Contro la democrazia della spesa ci sono i numeri freddi dell’economia, quelli che dicono che nessuna pressione fiscale può farcela a inseguire la spesa e che nessuna spesa così consistente può più essere finanziata a debito. Numeri freddi e intangibili che però lasciano gelido, indifferente e ostile l’elettorato. Contro la democrazia della spesa ci sono le ragioni calde della storia: la difesa della spesa insostenibile non ci mette molto a diventare prima comprensibile e inevitabile “indignazione”, poi degrada in rabbia e tumulto, infine evolve in attacco alla democrazia parlamentare e ai governi “comitati di affari dei poteri forti”. Ma le ragioni calde della storia si spengono e si raffreddano un passo oltre le pagine dei libri su cui sono scritte.
In mezzo, tra la democrazia della spesa e i suoi critici ci sono il populismo e la demagogia. In mezzo, perché entrambi si alleano ora con la democrazia della spesa ora con i suoi critici, con l’unica costante di recare forza e carattere dannosi e tumultuosi ad entrambi gli schieramenti. Demagogia e populismo quello del “tutti i politici a casa”, come si legge tra le righe dei Della Valle. Ma demagogia e populismo l’osservazione stizzita che domanda a quale titolo parlano i critici della democrazia della spesa. Della democrazia della spesa hanno goduto anche imprenditori e banchieri che oggi la criticano e questo dovrebbe zittirli. Come dire ad uno che grida al fuoco e mette mano ad un secchio d’acqua che anche lui per molti anni ha acceso sigarette e anche oggi ha in tasca un accendino.

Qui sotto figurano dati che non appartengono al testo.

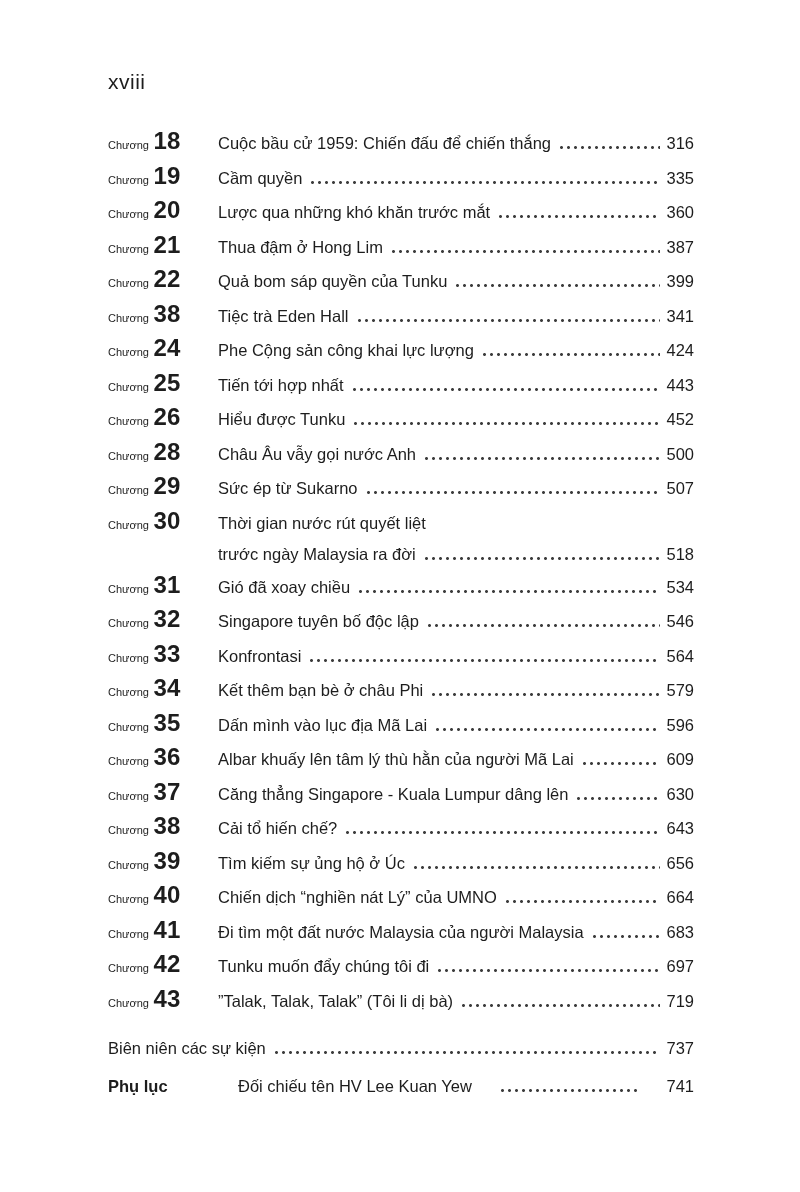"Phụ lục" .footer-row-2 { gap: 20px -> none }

Democrazia della spesa di maggioranza e tradizione e dall’altra parte i suoi critici che spuntano, più per disperazione che per vocazione, in quel che resta della classe dirigente. E’ la vera partita, molto più del Berlusconi sì, Berlusconi no. Partita dal pronostico secco: la democrazia della spesa resta favorita. La lettera da Francoforte il governo italiano non la mette in pratica e neanche la condivide, l’opposizione che diventasse governo non vorrebbe e non saprebbe applicarla. Almeno fino a che il campo di gioco non sarà tutta sabbia la democrazia della spesa è in vantaggio. Fino alla sabbia, dell’economia e forse anche della democrazia. La vera notizia è che questa partita si è iniziata a giocarla, appunto più per disperazione che per vocazione. quel che tocca e quel che resta a una classe dirigente che per un paio di decenni ha abdicato.